How many friends do you have? Two, three, or are you a social butterfly? How many friends do your friends have? More than you or less than you? Probably more, that's what the "Friendship Paradox" says. Mathematicians have developed a theory that takes this paradox further than 'averages'.
In the pages of a dictionary, friendship means a relationship between individuals who are friends or the state of being close enough to share feelings, thoughts, value each other, and in the process, strengthen the bond. However, there is a theory of the “Friendship paradox”. It says that your friends have more friends than you do.
In 1991, American sociologist Scott Feld, a scholar of mathematical sociology and social networks, was first to explain the idea of the “friendship paradox”. An article on the same was published under the title “Why Your Friends Have More Friends Than You Do” in a journal.
Researchers found a general idea that the number of friends our friends have is greater than the number of friends we have in-person through mathematical calculations.
However, taking out an average can also be highly misleading because of the unknown sample. George Cantwell said, “It can be biased and can also lead to the failure of the theory based on people’s experiences”.
How is the 'friendship paradox' popularity equated?
Let’s imagine a person with two or three friends in contrast with a person who has a group of friends. Friends often shape our behavior and the way we deal with social issues.
Society is a web of social relationships, and man is always found to be seeking a company. Therefore, we are more likely to be friends with someone with whom our values, thoughts, and actions match.
However, on the other side of the coin, we seek to be friends with a social butterfly. So here, we as individuals are one of the hundreds of friends’ the social butterfly possesses.
Thinking of an introverted individual who is happy with just two or three friends can also become a friend of that social butterfly.
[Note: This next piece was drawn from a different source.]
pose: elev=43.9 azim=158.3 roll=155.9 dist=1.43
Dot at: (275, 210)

However, the introverted individual has a social butterfly friend who has more friends in this social bubble.
But, not everyone is dependent upon the behavior of an individual for friendship. So, this is taken on average.
George Cantwell, with his colleagues, analyzed and developed new mathematical equations. These might help researchers to understand the paradox of friendship found in real-world social networks.
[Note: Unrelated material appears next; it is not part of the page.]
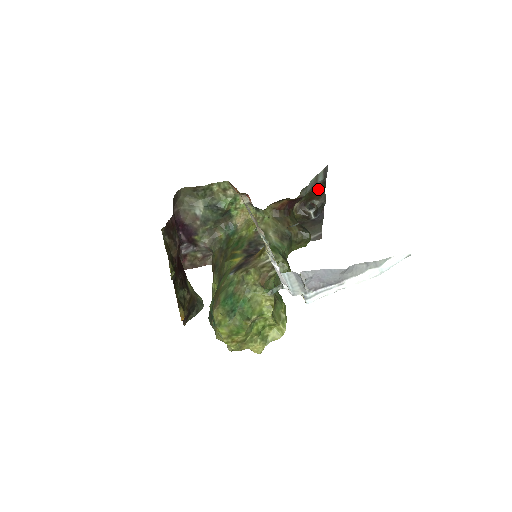
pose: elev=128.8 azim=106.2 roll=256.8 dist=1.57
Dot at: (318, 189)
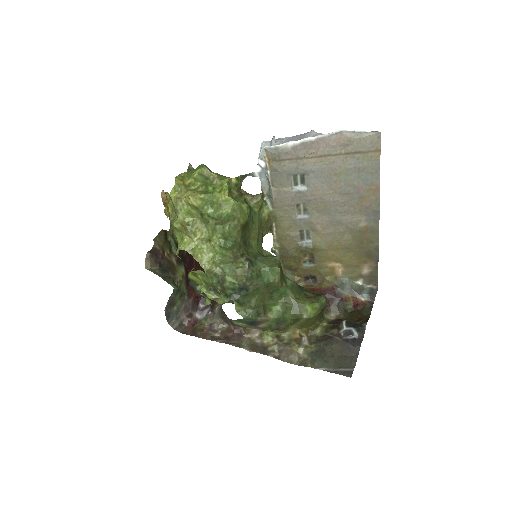
Dot at: (362, 311)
Mathematical researchers and sociologists based their equations on assumptions relating to real-world studies. The first assumption says that there’s a significant degree of variation in the number of friends an individual has. This depends upon the social network in which he/she is living.
The second assumption is that popular people are always found in clusters with other popular people or friends. In contrast, we can find unpopular people are more likely to be friends with unpopular people.
Generalized friendship paradox
The researchers, however, developed a new mathematical theory as a variation of the friendship paradox known as the “generalized friendship paradox”.
This new theory, on average, states that our friends are not only more popular but richer and better looking as well. But, again, this is because we look up to them.
These new equations that emphasized the assumptions mentioned earlier explains approximately 95% of the variation faced in real-world situations.
Mathematical equations show that this friendship paradox tends to strengthen social networks made up of people with differences in popularities.
A person with two friends in the same social network where the person’s friend has 100 more friends in general, here the friendship paradox will be stronger than a social butterfly or person having ten friends.
Again researchers have believed that their social circle samples are biased samples of the population. Again, however, it isn’t clear how bias samples may turn the equations of friendship and emotional bonds in specific cases.
Certain aspects of society depend upon empirical data and even some mathematical equations that can help explain the other aspects of society. For example, the friendship notion of emotional ties often tends to get stronger with time, and hence our close friends become our family.
However, statistically, friends with whom we are in close contact and who have shared an emotional bond are more likely to be in close contact with other friends or many other people outside our social circles.
Concluding the theory, Cantwell opined that in most cases, “it’s probably not appropriate to compare ourselves to our friends”, but the friendship paradox is true.